Pixel coordinate listings
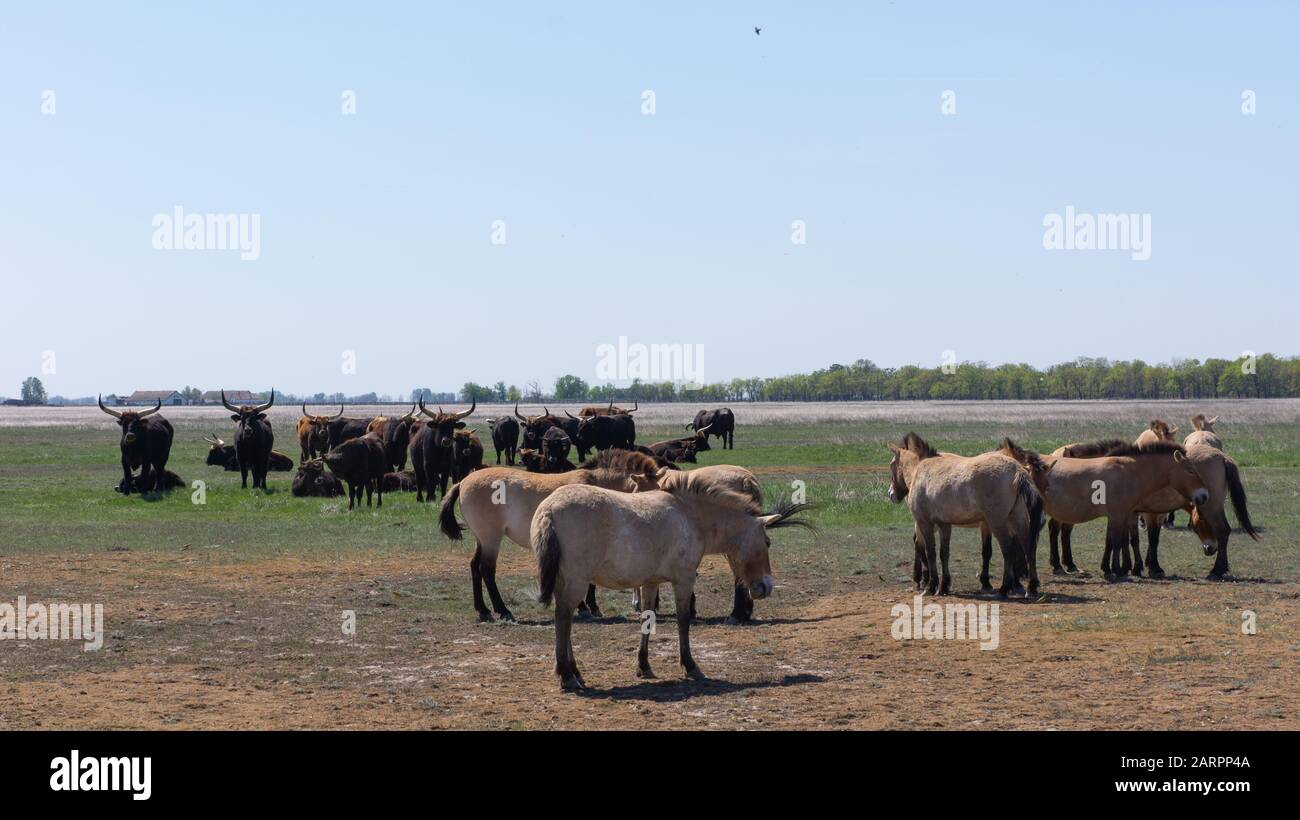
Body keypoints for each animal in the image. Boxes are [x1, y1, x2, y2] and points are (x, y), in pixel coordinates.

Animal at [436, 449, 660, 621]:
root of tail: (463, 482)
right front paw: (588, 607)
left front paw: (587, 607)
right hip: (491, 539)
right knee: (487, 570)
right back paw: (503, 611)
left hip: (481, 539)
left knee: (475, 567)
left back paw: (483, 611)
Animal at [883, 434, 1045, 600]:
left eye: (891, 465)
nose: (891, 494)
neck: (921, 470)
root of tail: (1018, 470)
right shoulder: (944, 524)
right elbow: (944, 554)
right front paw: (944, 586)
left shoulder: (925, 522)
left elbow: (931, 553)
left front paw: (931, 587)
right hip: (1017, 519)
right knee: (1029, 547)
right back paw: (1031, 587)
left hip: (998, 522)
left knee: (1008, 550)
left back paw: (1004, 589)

* * *

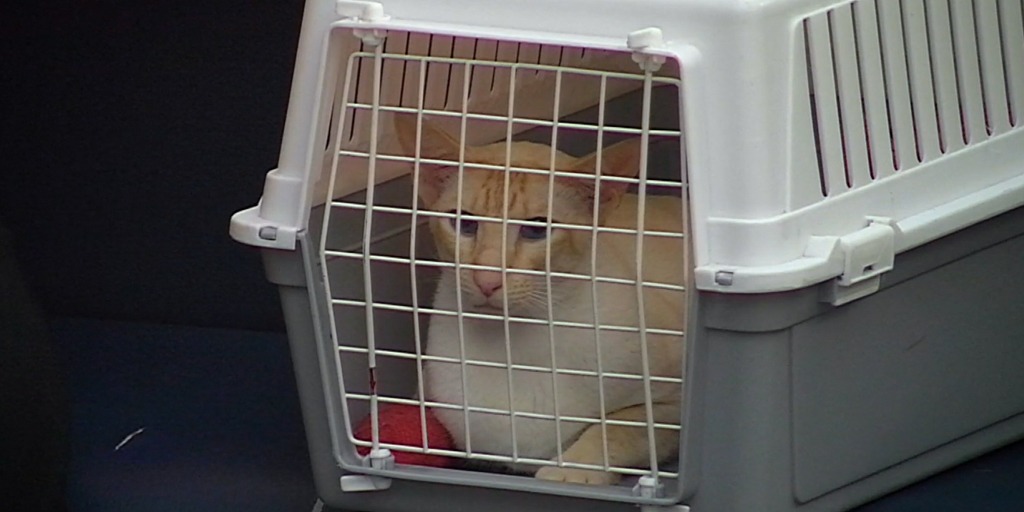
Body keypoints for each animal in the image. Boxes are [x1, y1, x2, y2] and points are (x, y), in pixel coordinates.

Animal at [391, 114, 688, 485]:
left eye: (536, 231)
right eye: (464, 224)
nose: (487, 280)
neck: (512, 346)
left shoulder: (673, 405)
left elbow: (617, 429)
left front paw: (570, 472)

- _ASSIGNMENT_
Of the entries above, repeat exactly the lines between the line with "left elbow: (931, 553)" and the line with "left back paw: (1004, 589)", inclusive, and no others.

- _WRITTEN SOLUTION_
left elbow: (931, 553)
left front paw: (931, 587)
right hip: (1017, 519)
right knee: (1029, 547)
right back paw: (1031, 587)
left hip: (998, 522)
left knee: (1008, 550)
left back paw: (1004, 589)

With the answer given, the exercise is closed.